Data items:
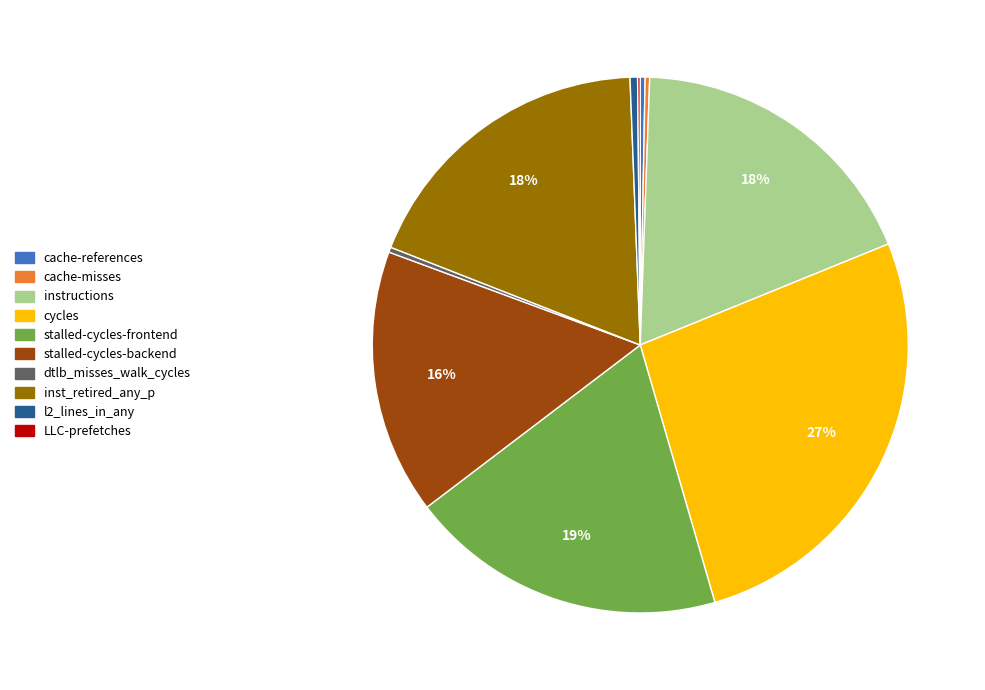

To the nearest percent, what portion does stalled-cycles-frontend represent?

19%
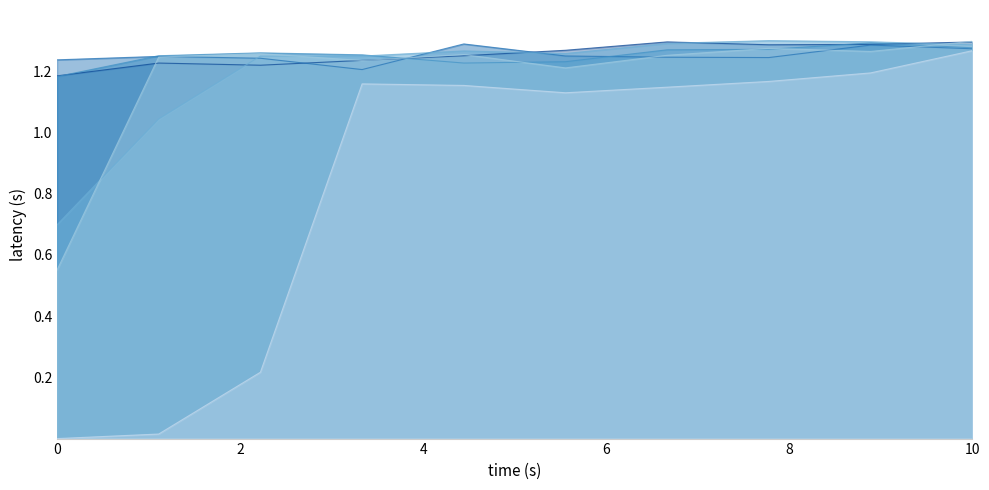

How many amc-3 values are between 1 and 2?

9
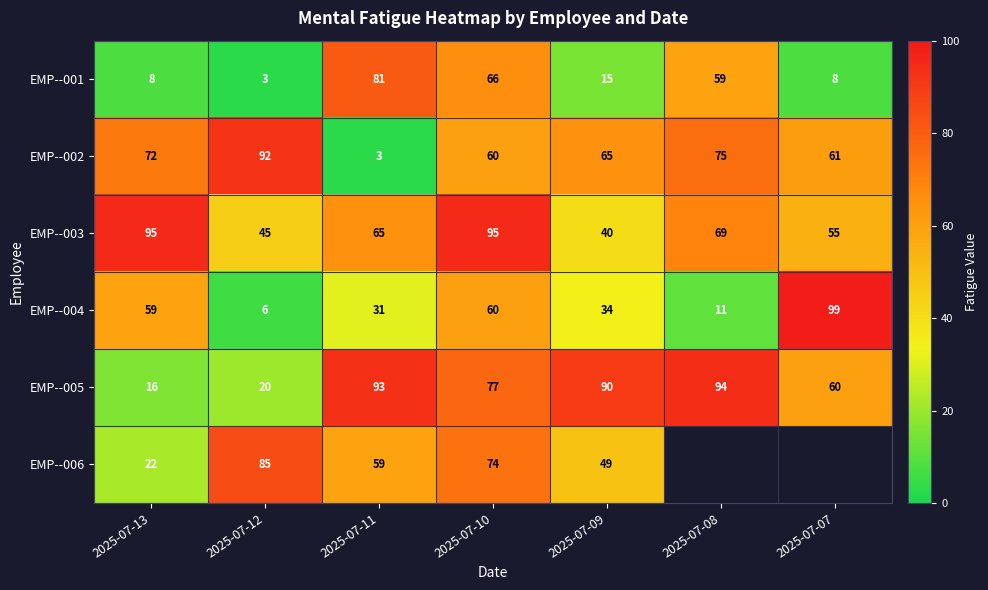

Rank the series at 2025-07-12 from lowest to highest value.

EMP--001, EMP--004, EMP--005, EMP--003, EMP--006, EMP--002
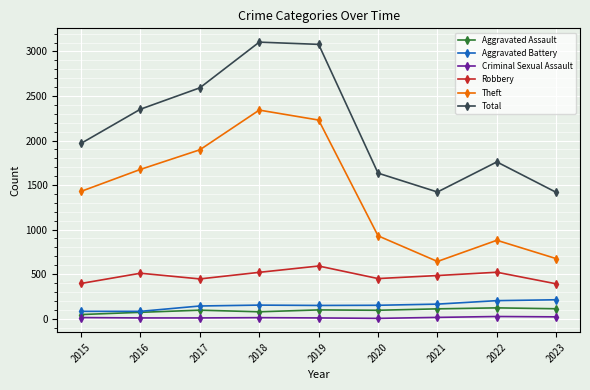

What is the difference between the maximum and minimum values in the Criminal Sexual Assault series?

21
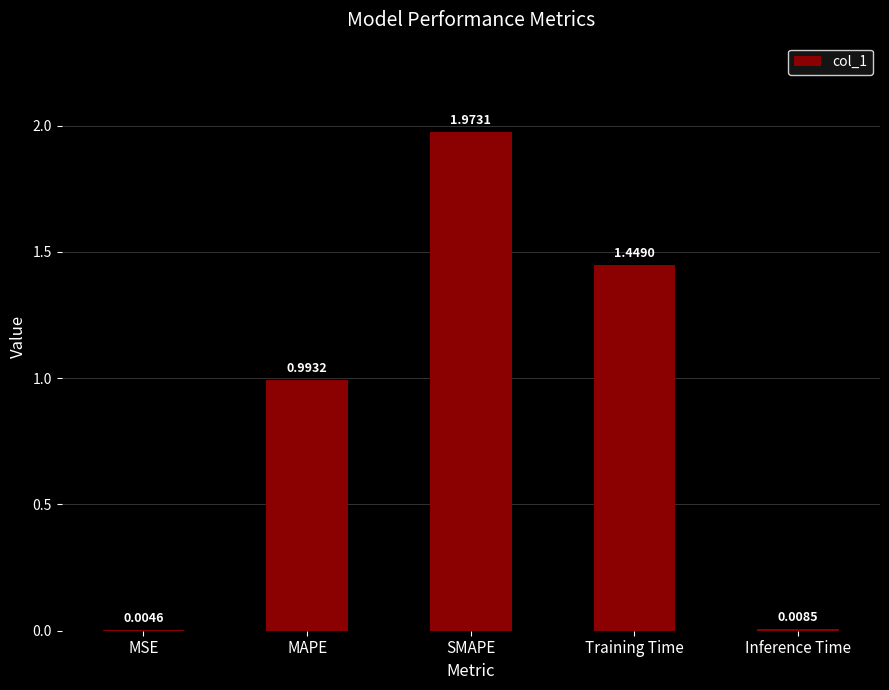

What is the sum of all values?

4.4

PROBLEM DESCRIPTION:
Please arrange the lines of all the entries above as a numbered list, skipping blank lines and leaving out the picture lines.

EXERCISE ANSWER:
1. To the nearest percent, what portion does stalled-cycles-frontend represent?
2. 19%
3. How many amc-3 values are between 1 and 2?
4. 9
5. Rank the series at 2025-07-12 from lowest to highest value.
6. EMP--001, EMP--004, EMP--005, EMP--003, EMP--006, EMP--002
7. What is the difference between the maximum and minimum values in the Criminal Sexual Assault series?
8. 21
9. What is the sum of all values?
10. 4.4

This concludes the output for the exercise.